Provocation 277.
From Adam Smith through the intense 1880’s to the 1920′ almost all economic writing was in the context of Christianity and god’s project on earth. Writers on corporate structure and the psychology of management were explicitly discussing god and Jesus as the path to the future of which they and the managers (and owners) were the custodians. the path to Eden or Paradise. The word economy for the Greeks, estate management, became,, in the new testament, god’s dominion and its management. Economists took it for granted that they were discussing what to do with the earth in the context of a Christianity that made each worker manifesting God’s project. (it isn’t us capitalists that insist on your work, it is God). Not the earth as known to modern perspectives, but with god’s earth. Those who in recent decades have written about the history of economics think that the modern reader – and they themselves – are not interested in this side of history.
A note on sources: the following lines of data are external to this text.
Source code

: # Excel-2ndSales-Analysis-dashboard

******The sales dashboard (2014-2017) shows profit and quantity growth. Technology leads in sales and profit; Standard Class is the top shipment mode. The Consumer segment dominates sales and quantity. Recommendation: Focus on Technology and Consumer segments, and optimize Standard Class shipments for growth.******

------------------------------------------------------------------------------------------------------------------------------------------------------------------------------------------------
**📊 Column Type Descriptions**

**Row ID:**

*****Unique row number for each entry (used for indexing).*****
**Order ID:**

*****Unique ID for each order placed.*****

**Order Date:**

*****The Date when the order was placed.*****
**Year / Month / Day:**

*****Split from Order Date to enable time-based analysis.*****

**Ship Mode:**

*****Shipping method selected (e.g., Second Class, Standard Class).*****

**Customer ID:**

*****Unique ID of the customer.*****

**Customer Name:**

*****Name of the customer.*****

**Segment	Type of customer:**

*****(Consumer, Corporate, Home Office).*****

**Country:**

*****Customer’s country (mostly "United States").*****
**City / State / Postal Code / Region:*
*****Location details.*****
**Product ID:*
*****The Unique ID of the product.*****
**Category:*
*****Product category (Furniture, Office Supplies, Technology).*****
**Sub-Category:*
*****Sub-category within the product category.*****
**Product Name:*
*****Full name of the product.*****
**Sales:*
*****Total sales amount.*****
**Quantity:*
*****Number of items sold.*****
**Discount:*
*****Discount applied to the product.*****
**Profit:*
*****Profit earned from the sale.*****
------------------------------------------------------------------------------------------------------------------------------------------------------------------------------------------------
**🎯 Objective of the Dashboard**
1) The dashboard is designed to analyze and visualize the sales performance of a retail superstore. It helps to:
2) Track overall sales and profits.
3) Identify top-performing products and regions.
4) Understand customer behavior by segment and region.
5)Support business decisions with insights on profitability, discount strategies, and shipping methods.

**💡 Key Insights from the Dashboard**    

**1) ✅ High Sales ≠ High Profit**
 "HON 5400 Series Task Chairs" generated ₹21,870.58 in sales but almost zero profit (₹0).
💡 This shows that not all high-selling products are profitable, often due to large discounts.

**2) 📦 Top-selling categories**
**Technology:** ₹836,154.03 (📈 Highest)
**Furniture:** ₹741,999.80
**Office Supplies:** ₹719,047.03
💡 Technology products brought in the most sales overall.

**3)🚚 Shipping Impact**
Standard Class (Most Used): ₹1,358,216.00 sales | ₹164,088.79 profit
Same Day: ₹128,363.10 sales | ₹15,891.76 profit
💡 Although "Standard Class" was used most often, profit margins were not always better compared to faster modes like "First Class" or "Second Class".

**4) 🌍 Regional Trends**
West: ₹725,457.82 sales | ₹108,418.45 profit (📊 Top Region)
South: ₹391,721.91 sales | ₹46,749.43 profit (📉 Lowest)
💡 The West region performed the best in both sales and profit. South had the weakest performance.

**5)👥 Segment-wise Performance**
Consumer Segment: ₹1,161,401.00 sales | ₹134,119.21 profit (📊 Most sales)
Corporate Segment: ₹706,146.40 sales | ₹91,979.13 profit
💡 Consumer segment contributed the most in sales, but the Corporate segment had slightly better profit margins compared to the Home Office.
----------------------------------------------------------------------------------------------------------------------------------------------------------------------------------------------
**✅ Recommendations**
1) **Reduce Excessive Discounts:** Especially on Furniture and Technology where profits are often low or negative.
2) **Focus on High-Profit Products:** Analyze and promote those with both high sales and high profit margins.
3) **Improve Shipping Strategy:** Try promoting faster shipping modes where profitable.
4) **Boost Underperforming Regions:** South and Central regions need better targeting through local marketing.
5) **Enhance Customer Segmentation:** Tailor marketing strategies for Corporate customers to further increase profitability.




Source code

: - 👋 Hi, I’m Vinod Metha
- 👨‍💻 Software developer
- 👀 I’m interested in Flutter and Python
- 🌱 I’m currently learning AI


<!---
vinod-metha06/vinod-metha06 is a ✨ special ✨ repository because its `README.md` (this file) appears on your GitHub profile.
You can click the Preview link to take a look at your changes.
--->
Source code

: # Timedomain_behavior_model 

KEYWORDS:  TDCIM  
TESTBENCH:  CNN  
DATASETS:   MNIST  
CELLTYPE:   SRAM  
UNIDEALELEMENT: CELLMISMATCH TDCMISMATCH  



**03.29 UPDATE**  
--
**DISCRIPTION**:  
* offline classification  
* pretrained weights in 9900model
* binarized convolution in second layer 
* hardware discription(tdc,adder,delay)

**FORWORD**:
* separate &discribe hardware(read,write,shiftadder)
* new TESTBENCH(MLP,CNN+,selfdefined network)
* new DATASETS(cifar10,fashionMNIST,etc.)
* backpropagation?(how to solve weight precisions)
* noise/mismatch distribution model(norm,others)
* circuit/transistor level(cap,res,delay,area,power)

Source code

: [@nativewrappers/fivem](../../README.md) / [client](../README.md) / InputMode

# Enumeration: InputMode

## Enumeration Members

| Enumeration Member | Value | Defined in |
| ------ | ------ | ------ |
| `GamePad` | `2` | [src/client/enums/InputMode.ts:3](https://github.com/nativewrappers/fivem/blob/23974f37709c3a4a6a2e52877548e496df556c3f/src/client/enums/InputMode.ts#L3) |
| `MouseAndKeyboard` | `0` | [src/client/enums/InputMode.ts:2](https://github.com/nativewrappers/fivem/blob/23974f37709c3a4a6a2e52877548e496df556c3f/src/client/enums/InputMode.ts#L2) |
The recent book by Mccarraher, The Enchantments of Mammon: how economics became religion of Modernity is a powerful and extremely helpful exception There is an INET podcast with him at https://www.ineteconomics.org/perspectives/podcasts/eugene-mccarraher-the-religion-of-capitalism
Th reason this is so important now is because this thinking created the idea of the economy as a domain, a realm, with it systematic integrity as par t of but not equivalent to society as a shole. If we want to change economics now it helps if we understand the glue that conceptually holds it together as a system owned by some but not by all, subject to property relations but not to democracy.
This atmospheric feel for the earth as a Christian project, , a kind of halo, gave comfort, in those decades before the depression, that we humans knew what we were doing. But as the belief system has faded and , we are left without a belief system that guides our economic project.
The earth now is just a hunk if material with chemical and gravitational properties , not ethical ones. our loyalties and our efforts, we owe to a humanized god.
The fact that we are celebrating Christmas more than the solstice shows how powerful the residuals is, but not enough to give guidance as to goals and ways of acting in the grand cycle of exploitation, production, consumption and trash.